_Task directions_
With pictures left out, set down every record word for word.

□ □ □ □ □ □ □

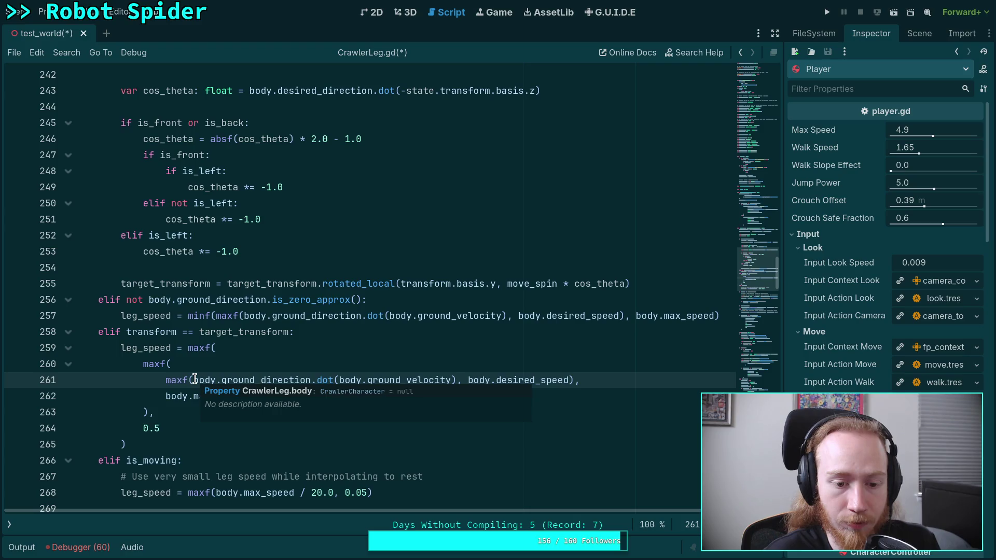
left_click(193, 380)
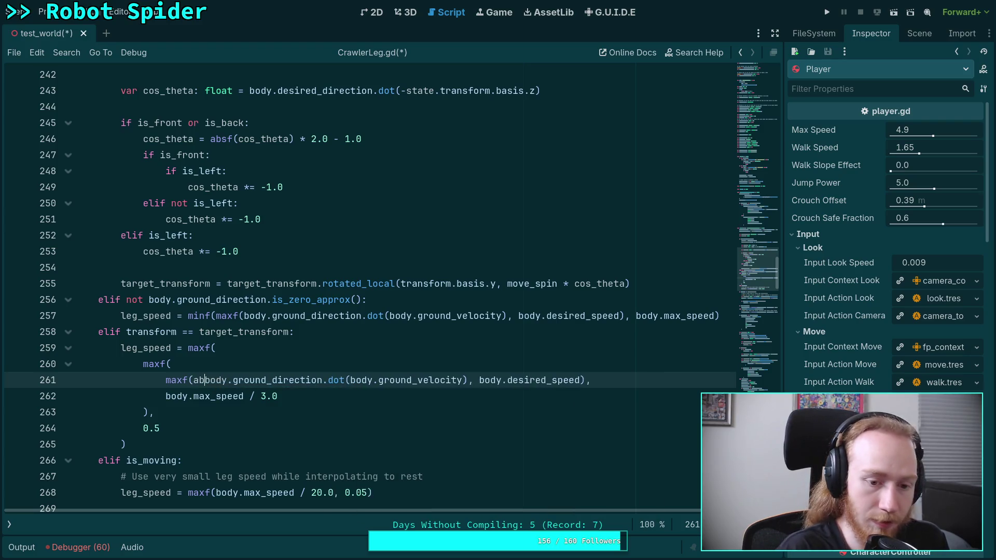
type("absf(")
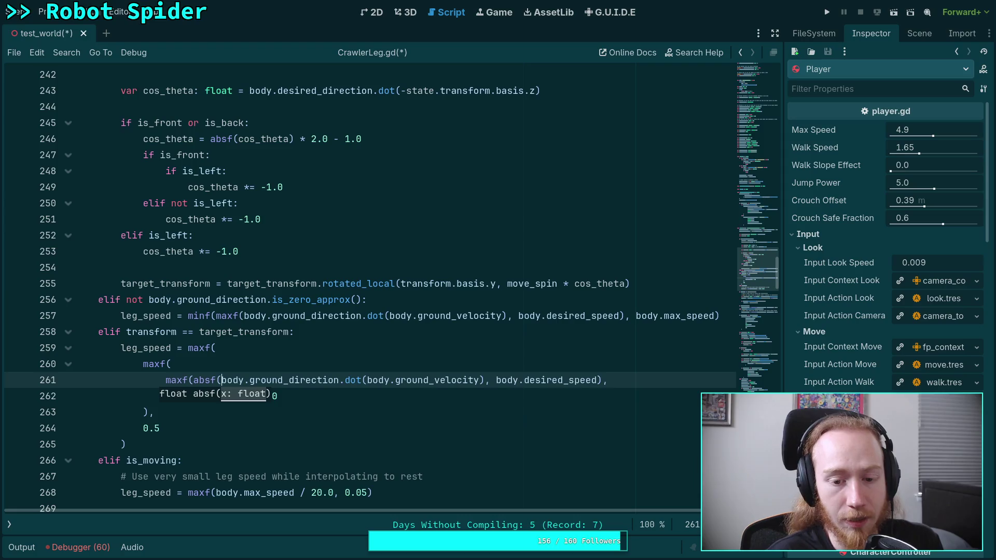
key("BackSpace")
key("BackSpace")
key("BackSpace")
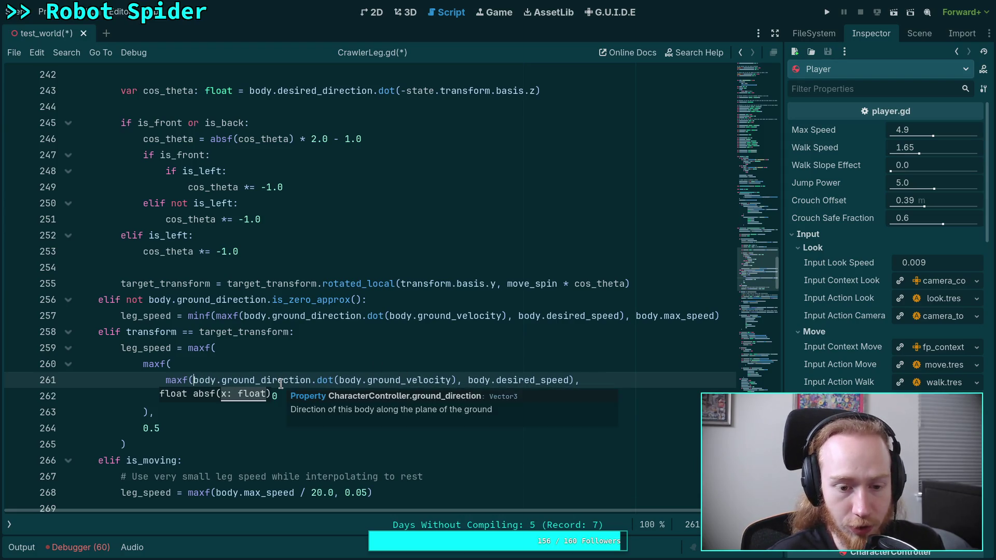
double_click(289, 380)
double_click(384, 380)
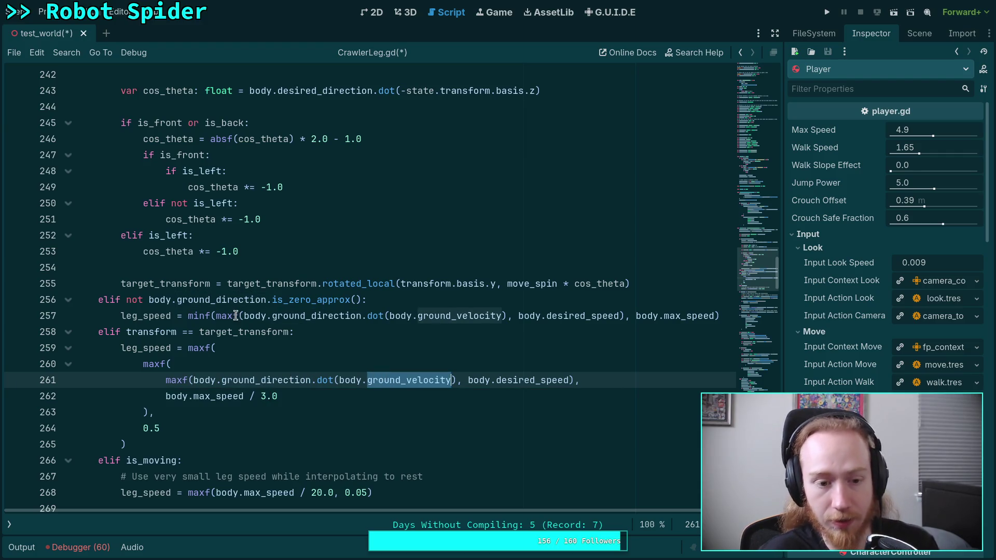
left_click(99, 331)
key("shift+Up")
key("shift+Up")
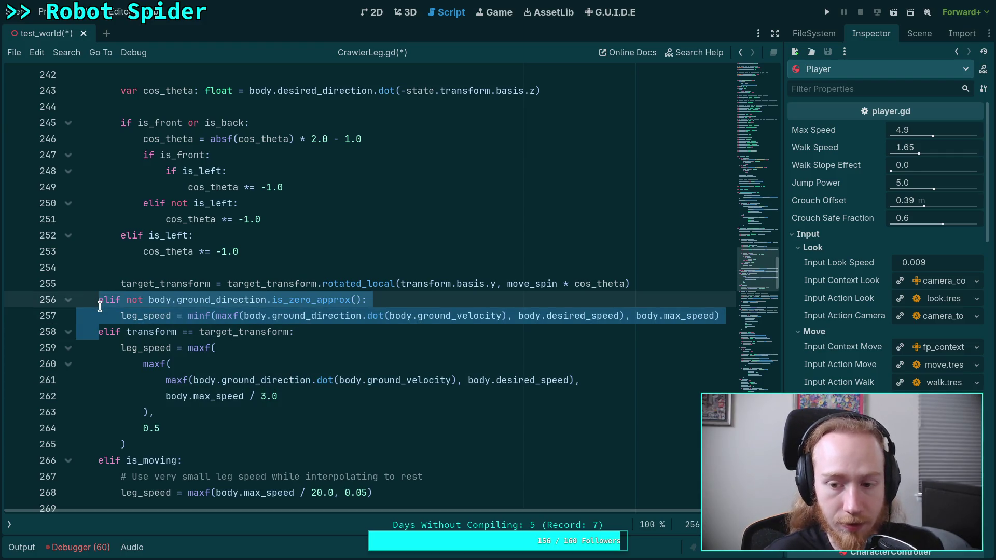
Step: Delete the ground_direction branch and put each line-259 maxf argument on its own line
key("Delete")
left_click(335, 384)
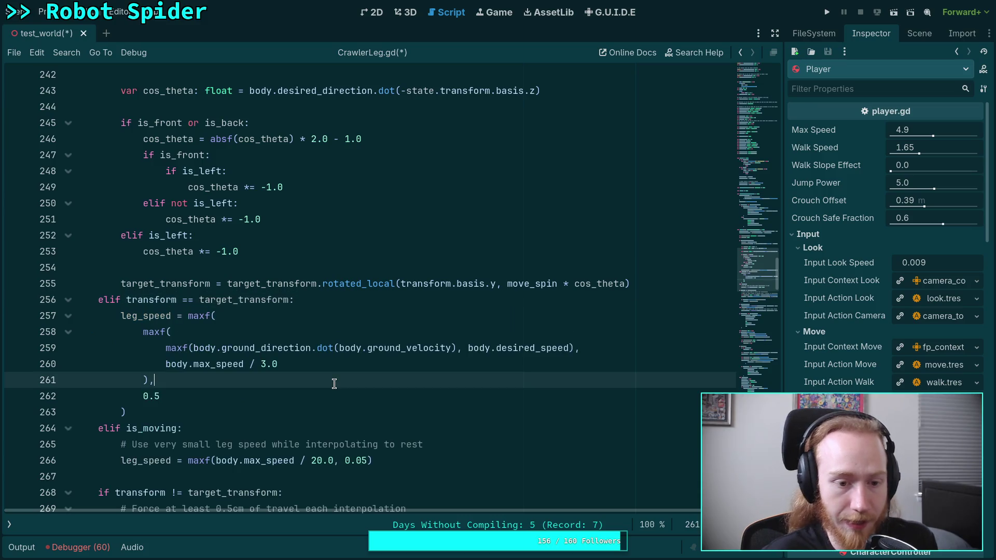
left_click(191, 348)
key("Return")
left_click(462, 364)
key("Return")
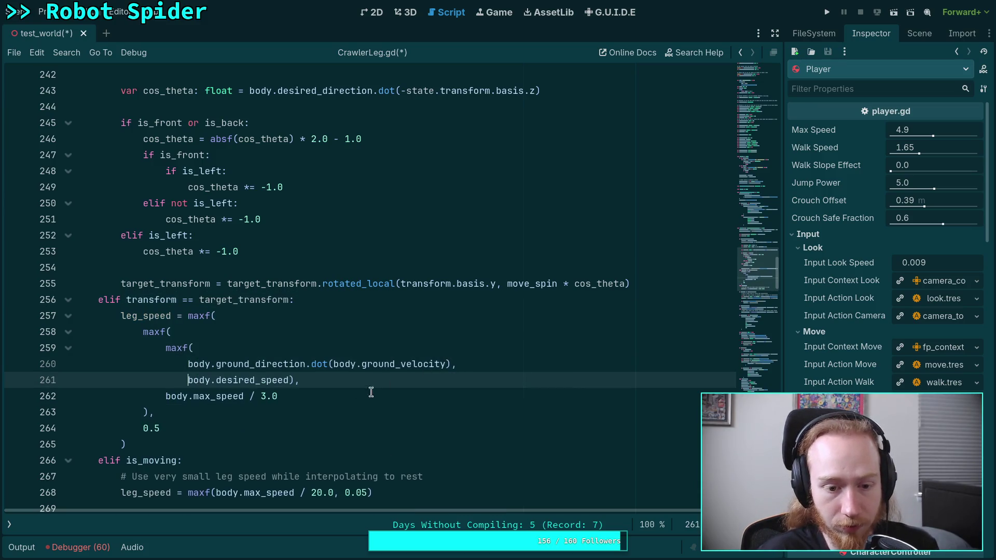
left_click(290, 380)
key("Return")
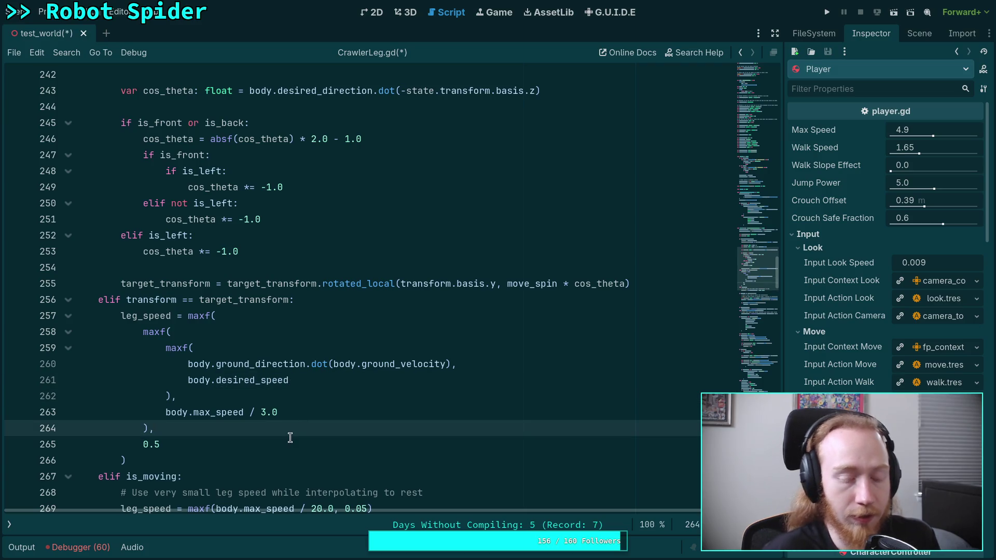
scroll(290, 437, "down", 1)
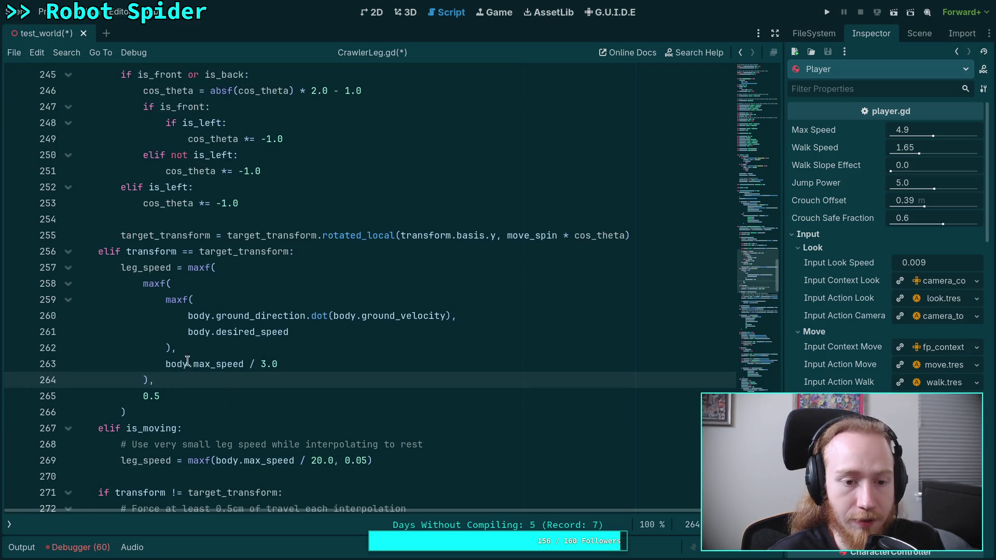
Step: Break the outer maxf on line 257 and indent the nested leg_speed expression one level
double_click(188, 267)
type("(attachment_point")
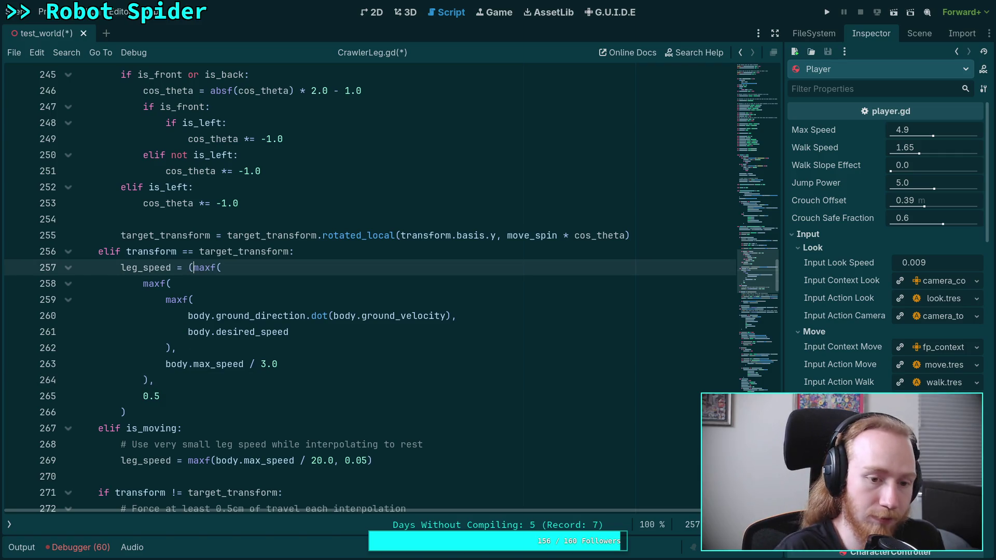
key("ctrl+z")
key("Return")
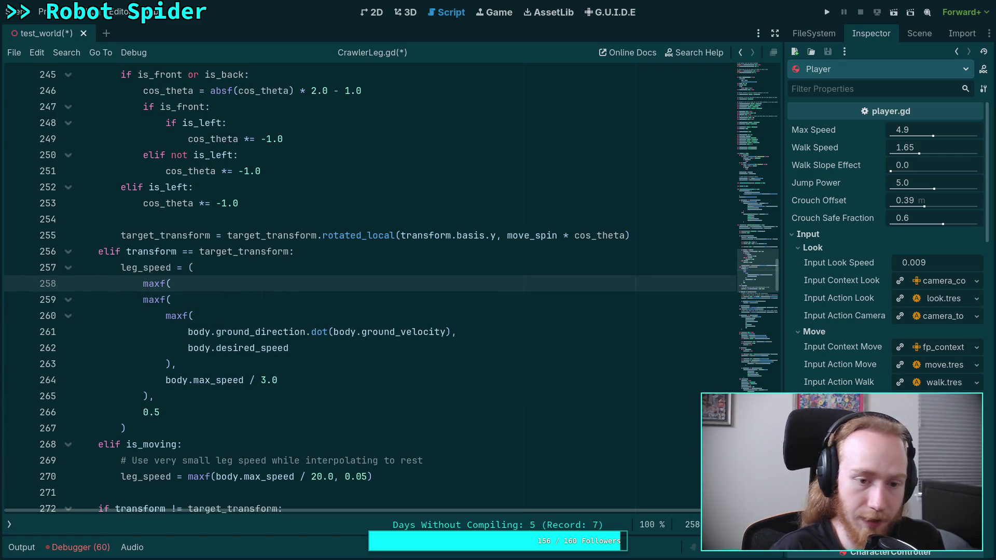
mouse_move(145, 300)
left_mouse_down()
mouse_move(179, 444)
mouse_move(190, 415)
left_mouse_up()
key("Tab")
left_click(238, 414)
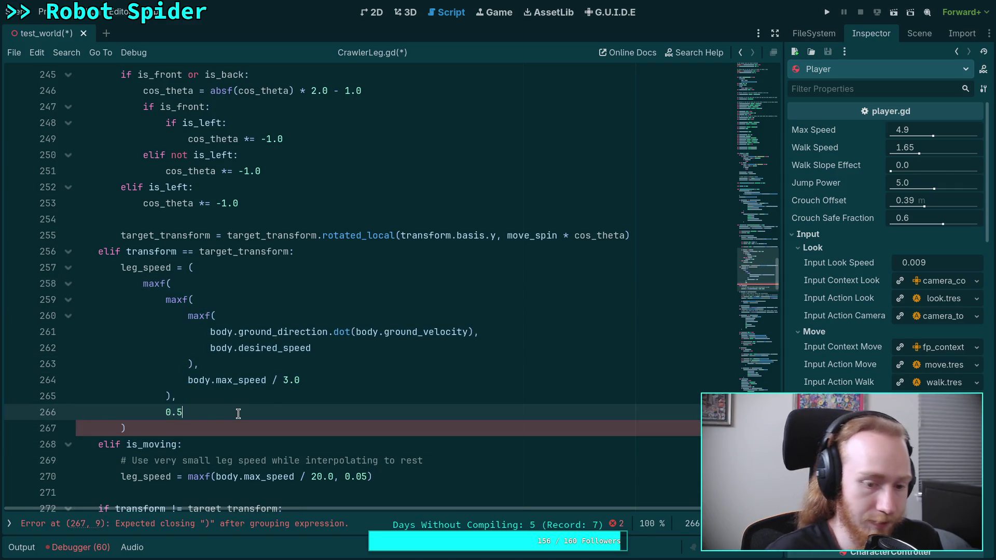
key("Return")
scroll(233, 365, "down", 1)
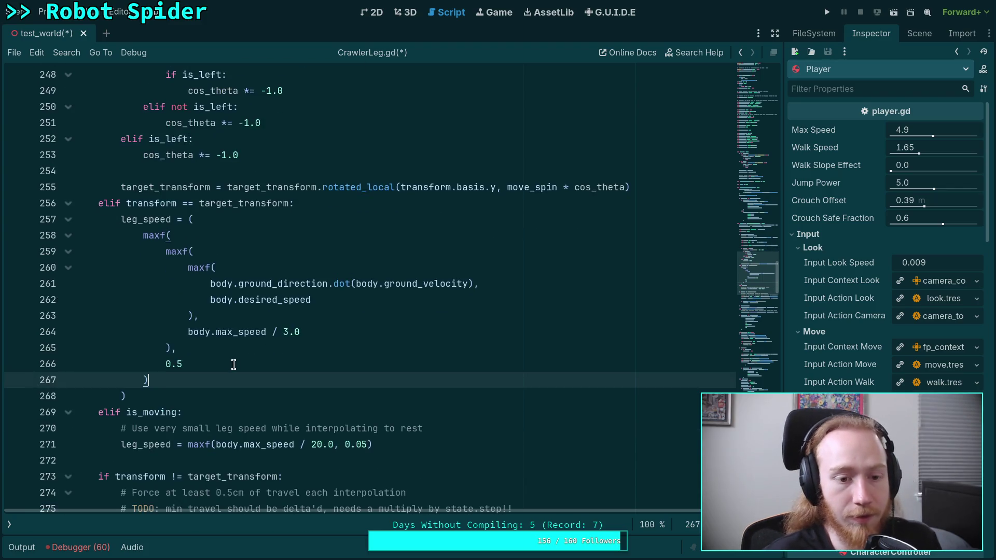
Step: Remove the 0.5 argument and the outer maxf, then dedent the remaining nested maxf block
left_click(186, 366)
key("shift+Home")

□ □ □ □ □ □ □

_Response box_
left_click(193, 380)
type("absf(")
key("BackSpace")
key("BackSpace")
key("BackSpace")
double_click(289, 380)
double_click(384, 380)
left_click(99, 331)
key("shift+Up")
key("shift+Up")
Step: Delete the ground_direction branch and put each line-259 maxf argument on its own line
key("Delete")
left_click(335, 384)
left_click(191, 348)
key("Return")
left_click(462, 364)
key("Return")
left_click(290, 380)
key("Return")
scroll(290, 437, "down", 1)
Step: Break the outer maxf on line 257 and indent the nested leg_speed expression one level
double_click(188, 267)
type("(attachment_point")
key("ctrl+z")
key("Return")
mouse_move(145, 300)
left_mouse_down()
mouse_move(179, 444)
mouse_move(190, 415)
left_mouse_up()
key("Tab")
left_click(238, 414)
key("Return")
scroll(233, 365, "down", 1)
Step: Remove the 0.5 argument and the outer maxf, then dedent the remaining nested maxf block
left_click(186, 366)
key("shift+Home")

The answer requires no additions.